German research institute

The Institute for Climate Protection, Energy and Mobility (German: Institut für Klimaschutz, Energie und Mobilität e.V. – short IKEM) conducts research into issues of climate change mitigation in the interplay between law, economics and politics. Based in Berlin and Greifswald, IKEM was established as a non-profit organization in 2009 and is affiliated to the University of Greifswald as an independent research institute.

IKEM has been recognized as a non-governmental organisation by the United Nations Economic and Social Council since 2017 and has special consultative status there.

Michael Rodi is Chairman of the Association and Director of the institute.

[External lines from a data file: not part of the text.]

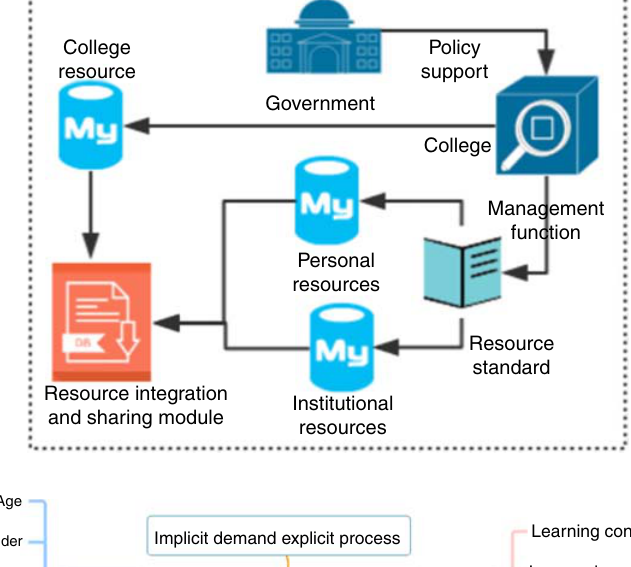
Figure 3. Resource integration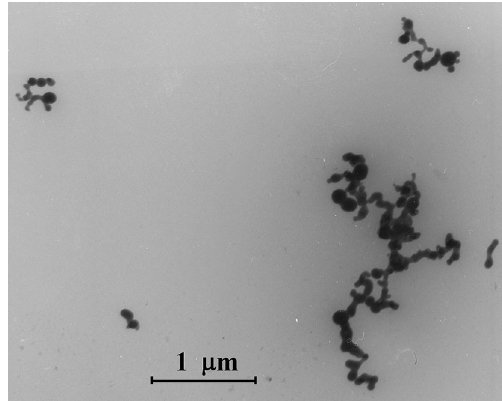
Fig. 8 Example of TEM image of laboratory aerosol particles at diluting gas temperature equal to 170 K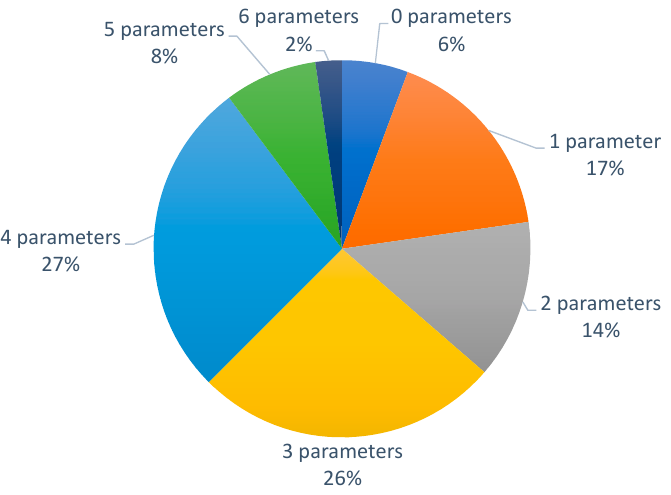
Figure 6. Number of monitored parameters in papers that propose an irrigation system.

Other members of the executive board are Christian Held (deputy chairman) and Simon Schäfer-Stradowsky.

The scientific advisory board consists of: Christian Held, Jelena Bäumler, Thorsten Beckers, Stephan Breidenbach, Volker Bühner, Olaf Däuper, Dörte Fouquet, Manfred Greis, Valentyn Gvozdiy, Friedrich-Wilhelm Hagemeyer, Barbara Hendricks, Florian Hertweck, Wolfgang Köck, Hans Kreisel, Michael Lehmann, Karsten Lemmer, Michael Mehling, Jörg Müller, Joachim Müller-Kirchenbauer, Sabine Nallinger, Friedbert Pflüger, Barbara Praetorius, Martin Pudlik, Rudi Rienzner, Roman Ringwald, Michael Sauthoff, Susanne Stoll-Kleemann, Juliane Thimet, Jürgen Trittin, Dodo Vögler and Alexander Voigt.

== Research areas ==

IKEM is dedicated to climate protection issues and specializes in legal, economic and social science analyses that develop or optimize strategies for reducing greenhouse gas emissions and dealing with the consequences of climate change.

IKEM also conducts research into sustainable energy supply. Key areas include analyses on the expansion of renewable energies, energy efficiency, energy storage, Power-to-X and the transition to low-carbon economies.

In the field of transport, IKEM focuses on new forms of mobility, innovative mobility concepts, autonomous driving and electromobility. The research also examines the interactions of transport with economic, energy and climate policy issues.

The development of operator and business models as well as research into acceptance and user potential play a special role in all of these areas.

== Projects ==
IKEM works on scientific projects that are funded by public and private clients and funding organisations. These include the Federal Ministry for the Environment, Nature Conservation, Building and Nuclear Safety, the Federal Ministry for Economic Affairs and Climate Action, the Federal Ministry for Digital and Transport, the Federal Environment Agency, various state ministries, companies and European funding programmes.

Since its foundation in 2009, IKEM has been involved in over 260 projects.

== Publications ==
The findings from the scientific work and from the interdisciplinary expert panels and conferences organised by IKEM are published in the form of studies, journal articles, statements and the IKEM publication series. The institute also publishes doctoral theses and co-edits the legal journal "Klima und Recht".

== Events ==
IKEM organises an annual international summer academy on current energy and climate policy topics under the title 'IKEM Academy "Energy & Climate"' (until 2018 'Summer Academy "Energy and the Environment"'). In addition to regular discussion groups such as the 'Forum Wärmewende' and the 'Berliner Energiestammtisch' as well as project-related events, the institute organises an annual conference on a specific research topic ('IKEM Annual Conference').